Celakanya, kecenderungan itu diperparah lagi persoalan kemiskinan yang dari dulu sampai sekarang begitu sulit diturunkan. Padahal, karena keterdesakan hidupnya, sebagian di antara mereka terpaksa harus merambah hutan, bukit, atau pegunungan sebagai satu-satunya pilihan. Bahkan, sebagian di antara mereka nekat memilih daerah rawan bencana, misalnya bantaran kali untuk dijadikan tempat tinggalnya. Itulah pula yang membuat kehidupan penduduk miskin pada umumnya begitu akrab dengan bencana.
Karena tingginya laju pertumbuhan penduduk pada satu sisi dan lemahnya pengendalian tata ruang pada sisi yang lain, pertumbuhan industri pun berlangsung menjadi tidak terkendali. Saking tidak terkendalinya, kadang kita sulit membedakan mana yang namanya pembangunan dan mana yang namanya pemerkosaan lingkungan, mana yang namanya peningkatan investasi dan mana yang disebut eksploitasi.

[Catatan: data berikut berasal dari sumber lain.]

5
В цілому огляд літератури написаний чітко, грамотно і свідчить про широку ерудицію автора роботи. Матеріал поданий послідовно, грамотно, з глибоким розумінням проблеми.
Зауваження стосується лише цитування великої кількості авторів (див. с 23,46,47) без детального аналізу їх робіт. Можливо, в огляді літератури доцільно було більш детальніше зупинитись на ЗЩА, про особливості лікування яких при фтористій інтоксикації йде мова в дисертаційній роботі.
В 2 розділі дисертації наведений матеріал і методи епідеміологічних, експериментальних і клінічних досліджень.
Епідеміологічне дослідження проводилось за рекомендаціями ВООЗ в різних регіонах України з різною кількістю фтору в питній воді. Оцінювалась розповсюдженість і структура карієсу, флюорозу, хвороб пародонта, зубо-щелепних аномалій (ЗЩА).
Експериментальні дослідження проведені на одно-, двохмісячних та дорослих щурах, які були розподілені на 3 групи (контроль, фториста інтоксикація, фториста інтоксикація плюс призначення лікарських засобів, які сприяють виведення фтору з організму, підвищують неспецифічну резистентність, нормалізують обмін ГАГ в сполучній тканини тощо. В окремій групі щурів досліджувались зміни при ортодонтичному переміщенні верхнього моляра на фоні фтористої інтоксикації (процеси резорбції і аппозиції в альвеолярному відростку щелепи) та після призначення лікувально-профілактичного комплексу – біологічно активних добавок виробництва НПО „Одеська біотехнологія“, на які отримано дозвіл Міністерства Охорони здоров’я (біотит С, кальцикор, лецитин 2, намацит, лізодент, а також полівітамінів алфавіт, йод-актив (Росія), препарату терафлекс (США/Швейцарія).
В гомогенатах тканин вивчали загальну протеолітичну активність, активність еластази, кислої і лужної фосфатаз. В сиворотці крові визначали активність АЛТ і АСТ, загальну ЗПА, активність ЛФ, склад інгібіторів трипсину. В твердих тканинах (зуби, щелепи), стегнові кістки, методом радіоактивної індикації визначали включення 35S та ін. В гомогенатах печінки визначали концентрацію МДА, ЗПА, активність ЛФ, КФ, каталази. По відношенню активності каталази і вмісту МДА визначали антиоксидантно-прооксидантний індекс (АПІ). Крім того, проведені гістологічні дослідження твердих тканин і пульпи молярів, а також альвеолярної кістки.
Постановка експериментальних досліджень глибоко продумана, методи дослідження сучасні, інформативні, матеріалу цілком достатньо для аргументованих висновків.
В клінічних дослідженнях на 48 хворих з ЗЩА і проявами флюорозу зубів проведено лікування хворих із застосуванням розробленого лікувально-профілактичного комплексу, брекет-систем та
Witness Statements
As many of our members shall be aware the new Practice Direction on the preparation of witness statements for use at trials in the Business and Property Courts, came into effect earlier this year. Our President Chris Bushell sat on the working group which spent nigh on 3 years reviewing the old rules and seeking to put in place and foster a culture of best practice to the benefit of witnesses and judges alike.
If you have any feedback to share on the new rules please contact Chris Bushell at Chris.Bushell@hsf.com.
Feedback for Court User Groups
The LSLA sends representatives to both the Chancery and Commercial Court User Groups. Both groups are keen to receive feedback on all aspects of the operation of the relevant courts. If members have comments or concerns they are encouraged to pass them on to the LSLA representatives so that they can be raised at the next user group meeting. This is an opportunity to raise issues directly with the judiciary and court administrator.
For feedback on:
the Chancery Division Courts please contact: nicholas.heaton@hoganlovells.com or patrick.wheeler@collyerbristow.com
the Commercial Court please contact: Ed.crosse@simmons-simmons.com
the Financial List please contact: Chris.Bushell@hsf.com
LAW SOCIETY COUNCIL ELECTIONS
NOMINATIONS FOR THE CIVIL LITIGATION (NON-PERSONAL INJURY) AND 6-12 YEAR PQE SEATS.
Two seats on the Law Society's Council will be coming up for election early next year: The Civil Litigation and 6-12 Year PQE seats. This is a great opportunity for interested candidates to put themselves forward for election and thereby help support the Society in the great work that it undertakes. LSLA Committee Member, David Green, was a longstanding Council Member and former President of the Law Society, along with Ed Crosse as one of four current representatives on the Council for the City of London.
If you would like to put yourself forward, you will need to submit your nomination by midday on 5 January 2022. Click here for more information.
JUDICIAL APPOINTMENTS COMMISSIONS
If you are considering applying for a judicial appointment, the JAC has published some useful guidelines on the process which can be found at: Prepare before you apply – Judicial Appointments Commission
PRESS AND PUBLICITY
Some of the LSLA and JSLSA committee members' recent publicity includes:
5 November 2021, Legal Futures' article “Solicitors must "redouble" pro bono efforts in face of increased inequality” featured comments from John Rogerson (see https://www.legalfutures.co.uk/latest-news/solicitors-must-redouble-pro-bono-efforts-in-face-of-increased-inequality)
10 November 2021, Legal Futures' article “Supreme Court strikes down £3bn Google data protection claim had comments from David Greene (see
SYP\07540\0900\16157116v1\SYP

Di sini, kombinasi antara tingginya laju pertumbuhan penduduk, besarnya angka kemiskinan, lemahnya pengendalian tata ruang, termasuk lemahnya penegakan aturan, pertumbuhan industri yang tidak terkendali, semakin sempitnya lahan, hadir menyatu dalam dinamika sistem yang semakin mempercepat proses terjadinya degradasi lingkungan penyebab terjadinya banyak bencana.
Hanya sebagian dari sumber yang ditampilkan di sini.